## Excerpted data
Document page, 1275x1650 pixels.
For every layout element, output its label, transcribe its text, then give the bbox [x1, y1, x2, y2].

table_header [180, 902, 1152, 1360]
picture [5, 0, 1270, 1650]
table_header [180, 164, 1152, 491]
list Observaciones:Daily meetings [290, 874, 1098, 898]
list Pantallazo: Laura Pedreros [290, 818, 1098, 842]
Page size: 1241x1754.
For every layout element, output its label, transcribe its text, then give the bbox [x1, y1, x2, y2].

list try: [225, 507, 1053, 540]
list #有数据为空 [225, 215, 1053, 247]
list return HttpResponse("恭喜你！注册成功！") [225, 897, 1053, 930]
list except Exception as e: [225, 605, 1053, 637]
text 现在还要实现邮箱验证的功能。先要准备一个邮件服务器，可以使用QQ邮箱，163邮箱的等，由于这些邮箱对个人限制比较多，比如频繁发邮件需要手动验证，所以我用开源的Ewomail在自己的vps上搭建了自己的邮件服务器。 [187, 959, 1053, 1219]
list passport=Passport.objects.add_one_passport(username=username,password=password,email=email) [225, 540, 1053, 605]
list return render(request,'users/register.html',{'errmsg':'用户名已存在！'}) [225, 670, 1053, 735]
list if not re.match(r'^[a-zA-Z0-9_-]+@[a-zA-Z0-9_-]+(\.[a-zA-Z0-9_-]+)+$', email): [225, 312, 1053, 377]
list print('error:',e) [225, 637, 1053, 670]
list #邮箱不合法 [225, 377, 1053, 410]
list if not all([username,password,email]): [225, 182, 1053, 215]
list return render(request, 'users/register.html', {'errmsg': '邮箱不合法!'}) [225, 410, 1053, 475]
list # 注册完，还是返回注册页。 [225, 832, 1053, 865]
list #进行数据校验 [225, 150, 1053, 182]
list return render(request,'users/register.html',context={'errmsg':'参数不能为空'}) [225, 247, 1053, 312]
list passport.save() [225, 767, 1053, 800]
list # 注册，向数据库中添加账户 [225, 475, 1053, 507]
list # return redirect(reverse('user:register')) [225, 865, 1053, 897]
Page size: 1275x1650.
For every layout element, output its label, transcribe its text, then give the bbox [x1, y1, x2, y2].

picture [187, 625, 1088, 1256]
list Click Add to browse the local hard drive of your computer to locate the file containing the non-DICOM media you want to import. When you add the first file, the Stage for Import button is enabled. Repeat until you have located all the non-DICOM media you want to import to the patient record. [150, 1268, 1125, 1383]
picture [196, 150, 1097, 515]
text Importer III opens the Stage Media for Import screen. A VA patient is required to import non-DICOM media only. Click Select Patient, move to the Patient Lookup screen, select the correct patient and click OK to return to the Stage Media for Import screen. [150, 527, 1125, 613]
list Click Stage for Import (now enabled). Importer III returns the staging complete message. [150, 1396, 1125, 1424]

## Work item
Pull from the data each line where the string "size" turns up.

## Solution to this task
Page size: 1241x1754.
Page size: 1275x1650.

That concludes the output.